● Exercise details
Copy out the records below word for word, leaving out the pictures.

=== Begin Enclosure ===

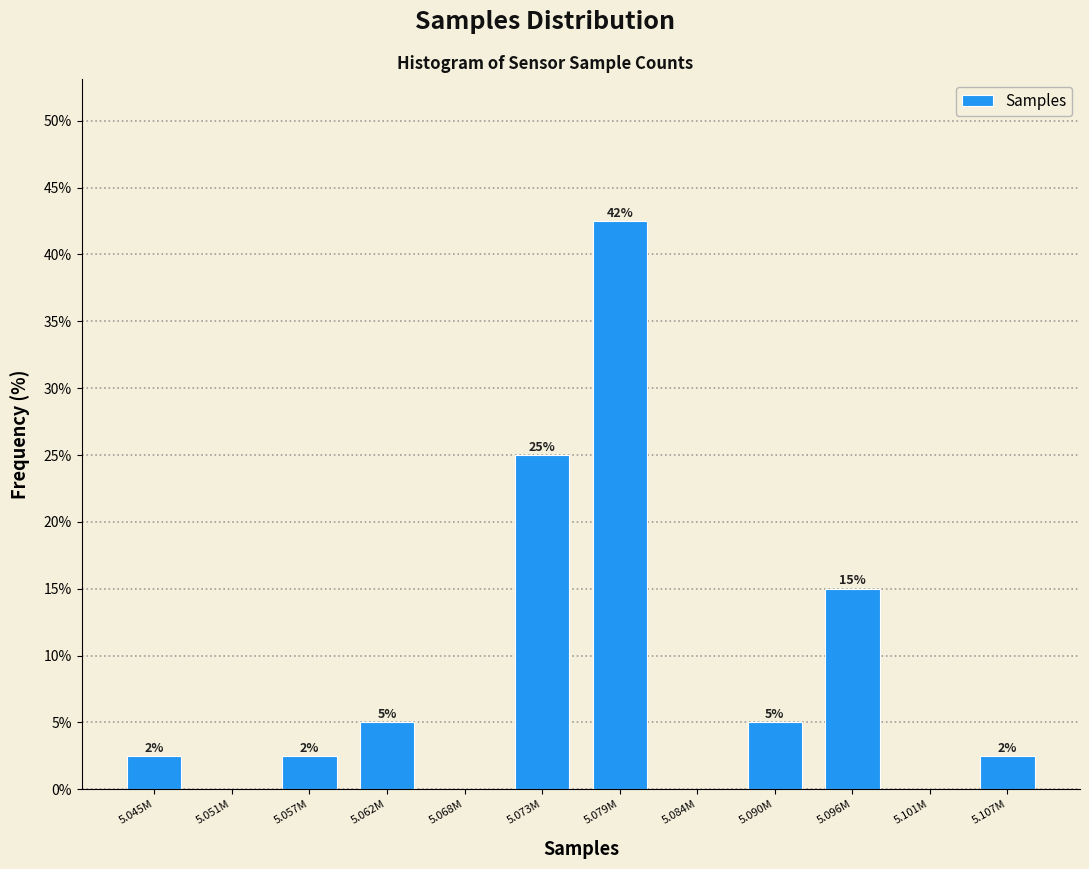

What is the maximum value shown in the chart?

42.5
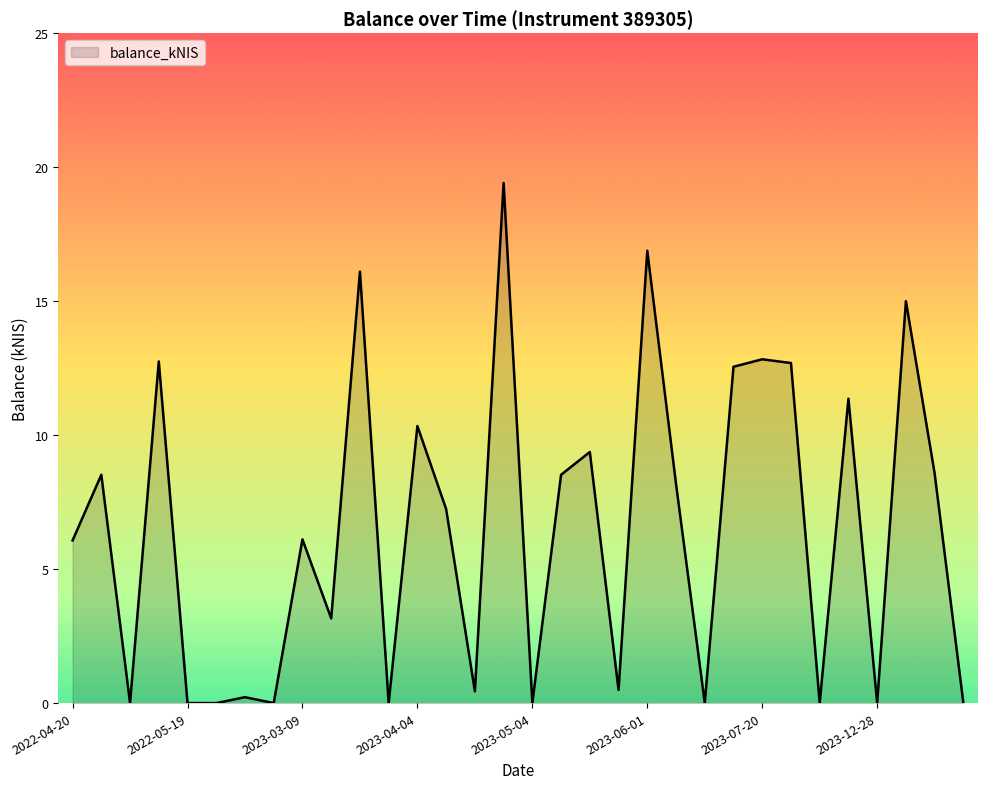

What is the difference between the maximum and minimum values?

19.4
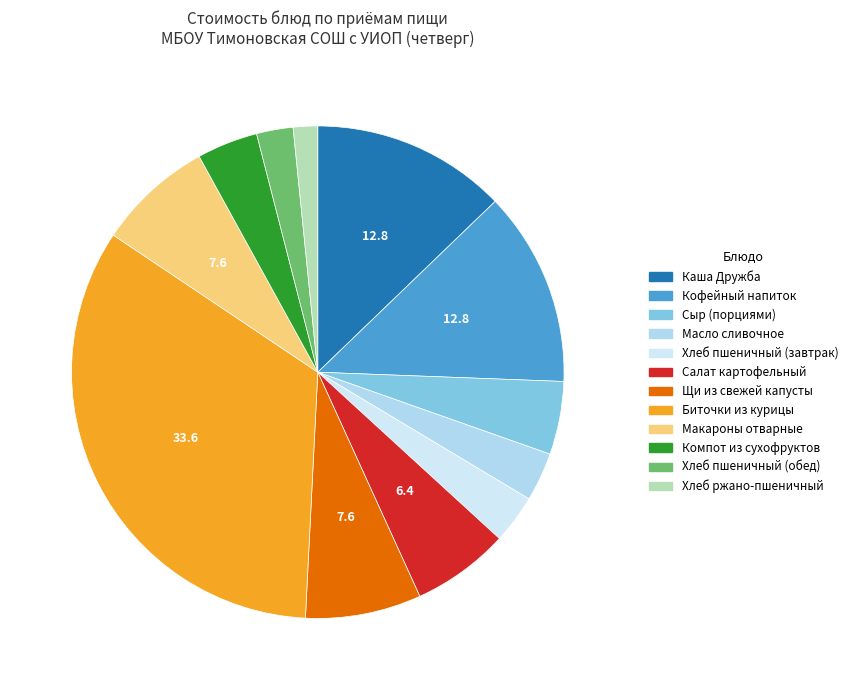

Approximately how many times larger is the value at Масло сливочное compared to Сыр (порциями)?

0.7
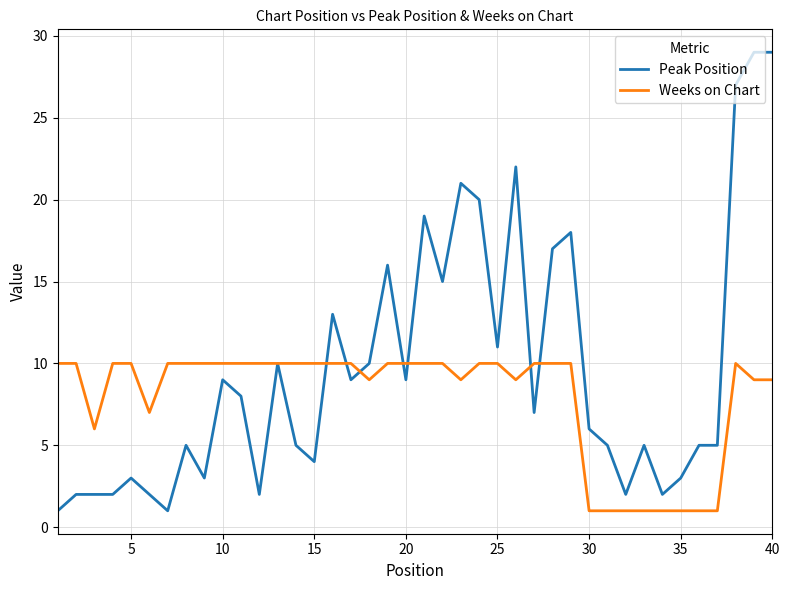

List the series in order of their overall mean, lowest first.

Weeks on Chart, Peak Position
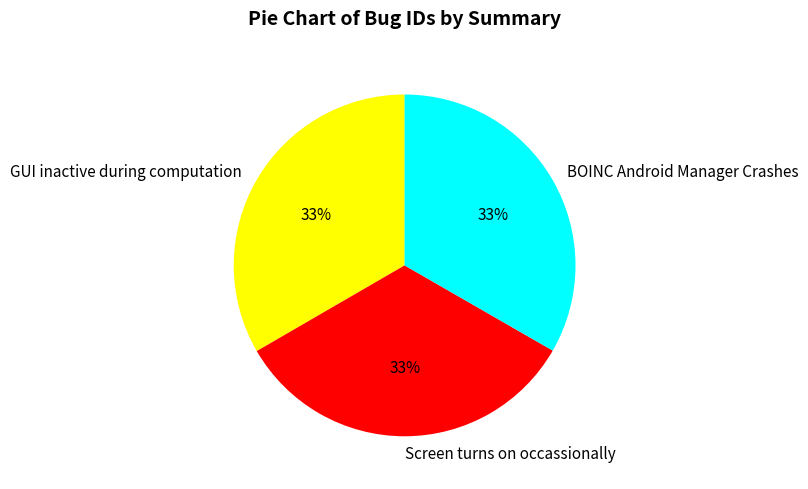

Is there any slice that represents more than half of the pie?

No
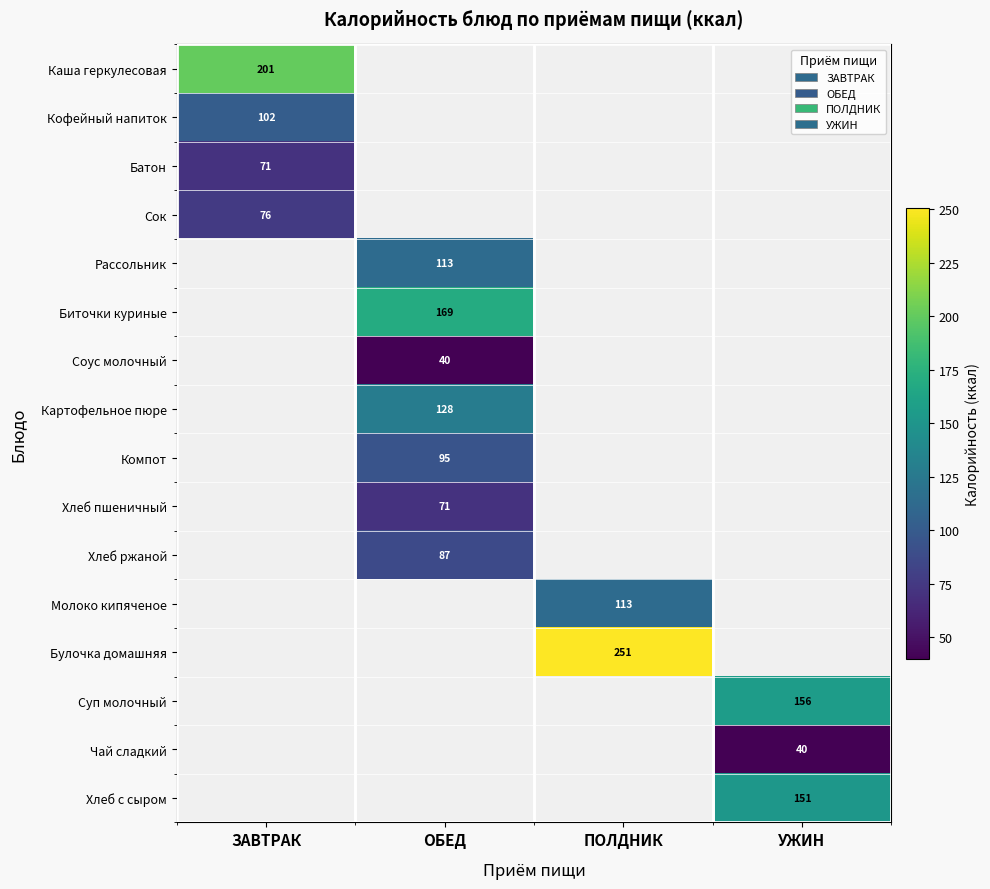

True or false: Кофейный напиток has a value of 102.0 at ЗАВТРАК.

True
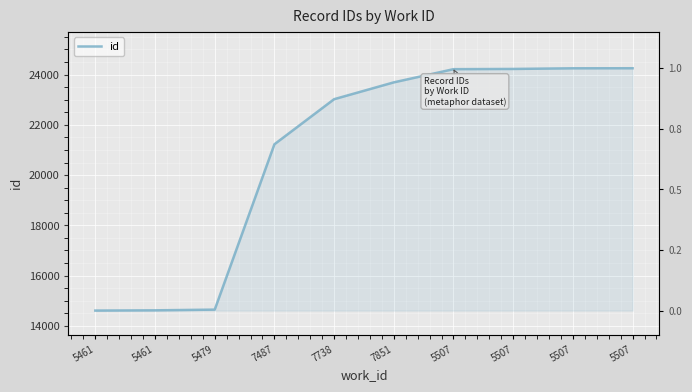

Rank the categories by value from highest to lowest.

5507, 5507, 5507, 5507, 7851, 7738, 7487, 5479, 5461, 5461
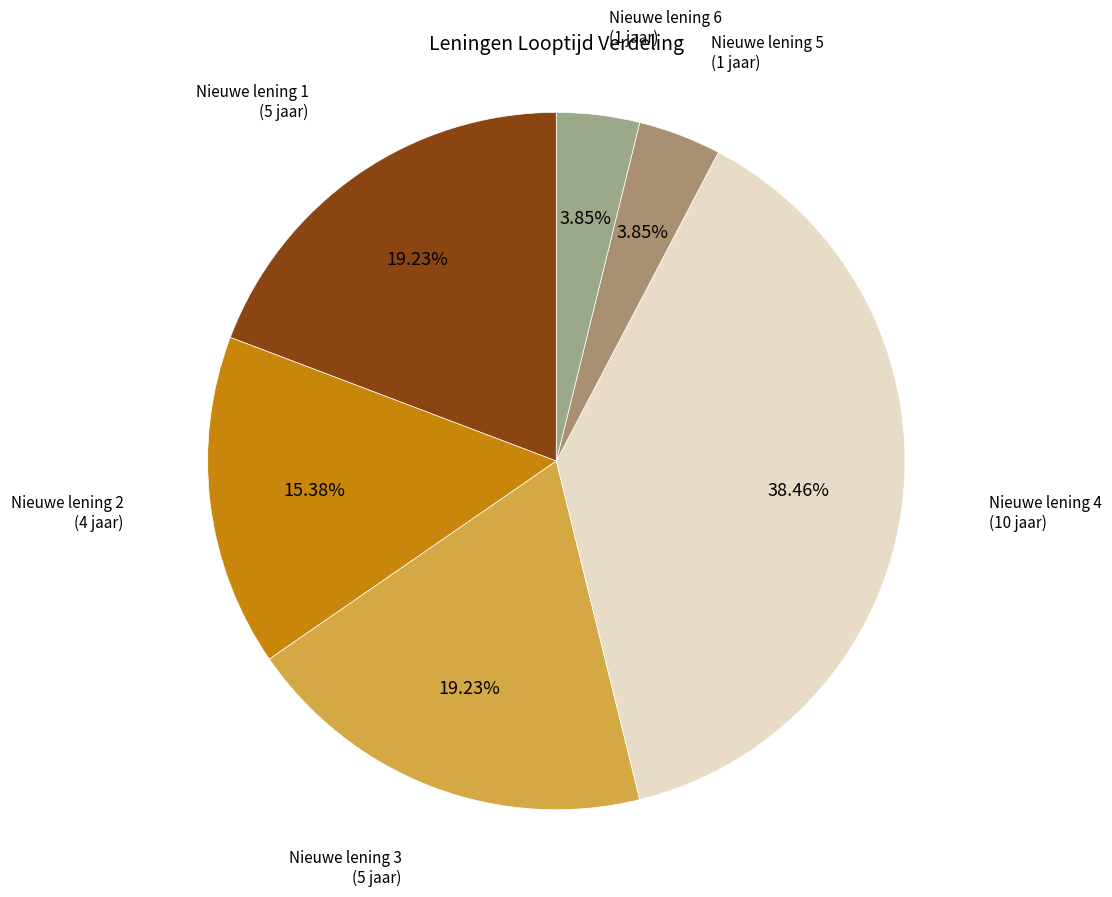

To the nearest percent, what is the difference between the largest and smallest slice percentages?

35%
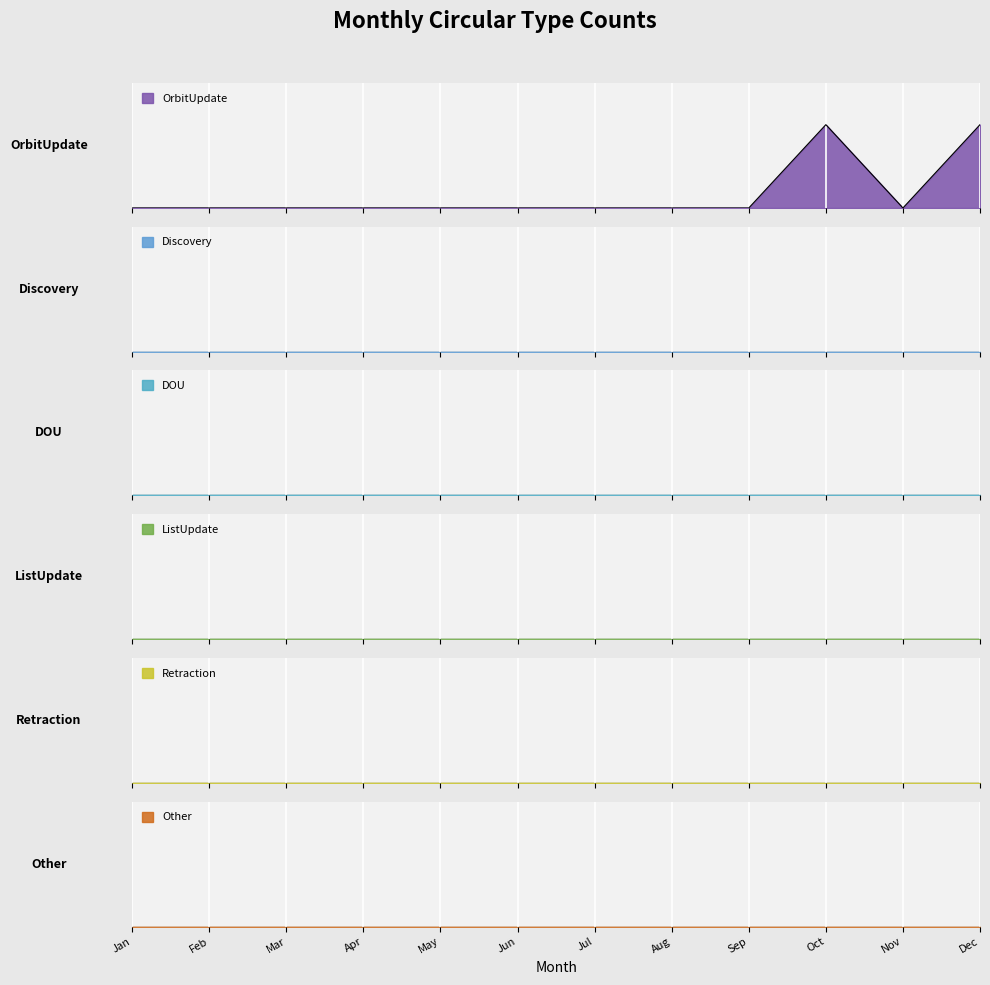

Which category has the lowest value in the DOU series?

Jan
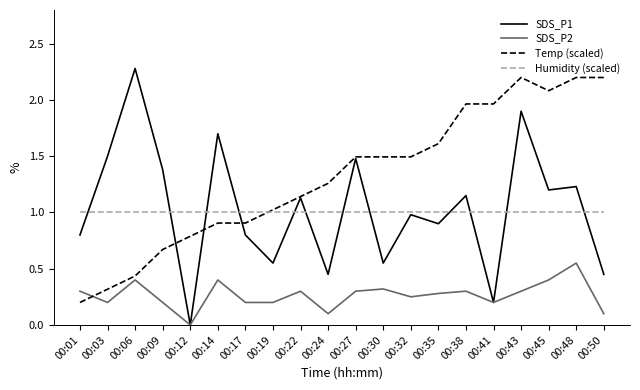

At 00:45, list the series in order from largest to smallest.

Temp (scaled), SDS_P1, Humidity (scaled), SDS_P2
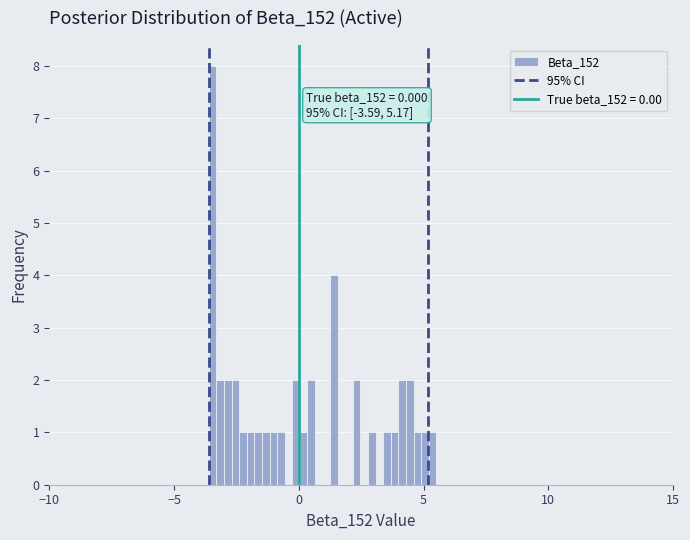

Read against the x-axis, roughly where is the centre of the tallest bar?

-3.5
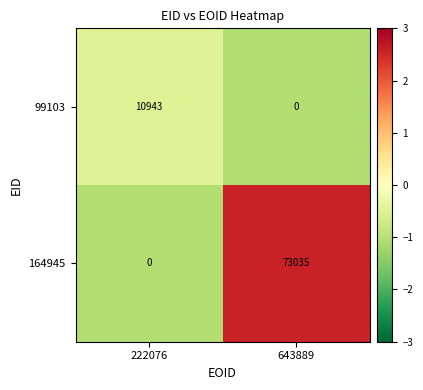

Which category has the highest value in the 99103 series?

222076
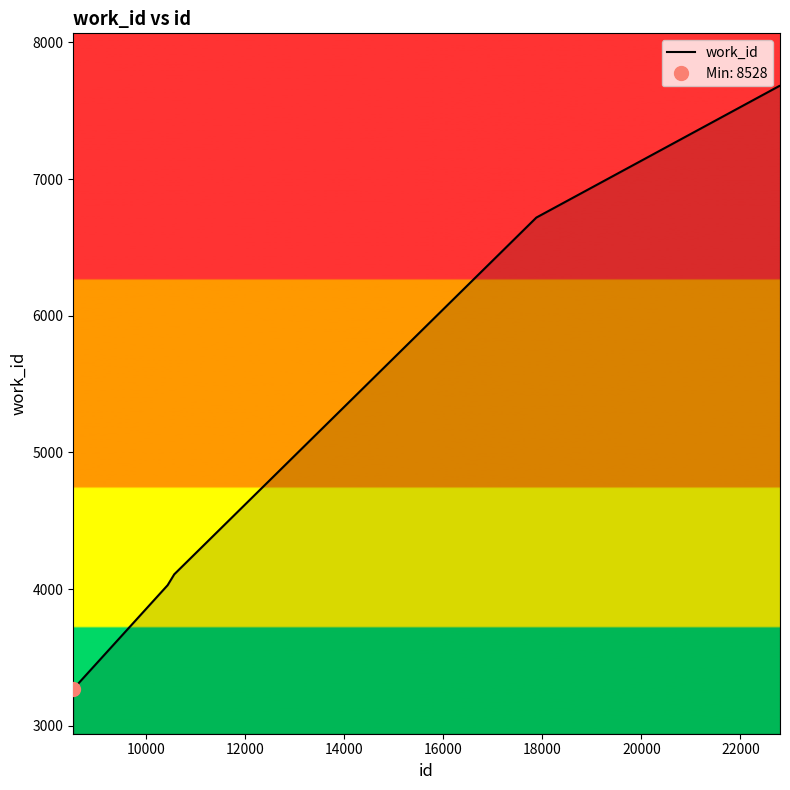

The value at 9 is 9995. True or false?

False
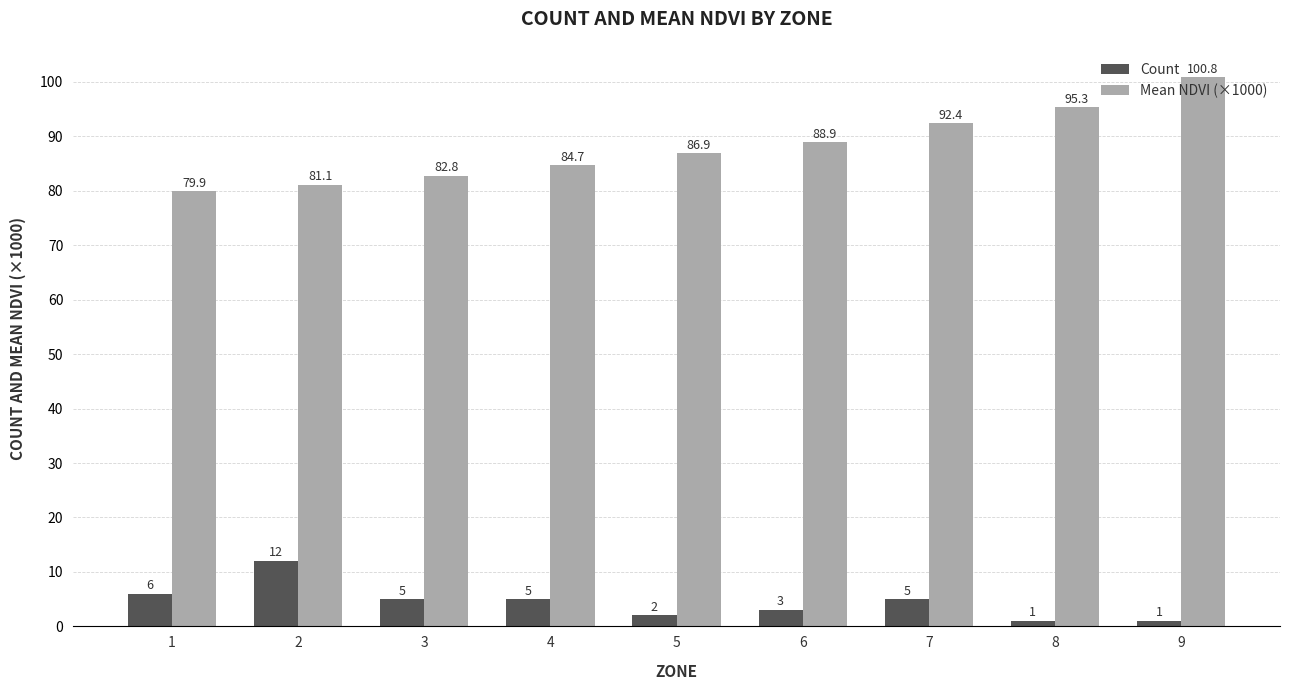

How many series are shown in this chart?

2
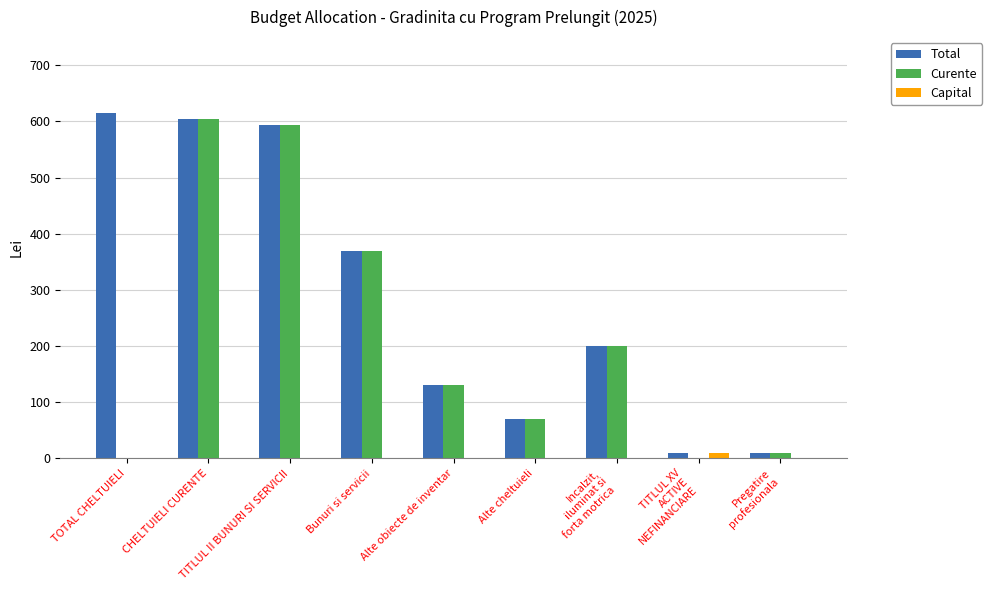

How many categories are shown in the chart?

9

=== End Enclosure ===

● Output below
What is the maximum value shown in the chart?

42.5

What is the difference between the maximum and minimum values?

19.4

Approximately how many times larger is the value at Масло сливочное compared to Сыр (порциями)?

0.7

List the series in order of their overall mean, lowest first.

Weeks on Chart, Peak Position

Is there any slice that represents more than half of the pie?

No

True or false: Кофейный напиток has a value of 102.0 at ЗАВТРАК.

True

Rank the categories by value from highest to lowest.

5507, 5507, 5507, 5507, 7851, 7738, 7487, 5479, 5461, 5461

To the nearest percent, what is the difference between the largest and smallest slice percentages?

35%

Which category has the lowest value in the DOU series?

Jan

At 00:45, list the series in order from largest to smallest.

Temp (scaled), SDS_P1, Humidity (scaled), SDS_P2

Read against the x-axis, roughly where is the centre of the tallest bar?

-3.5

Which category has the highest value in the 99103 series?

222076

The value at 9 is 9995. True or false?

False

How many series are shown in this chart?

2

How many categories are shown in the chart?

9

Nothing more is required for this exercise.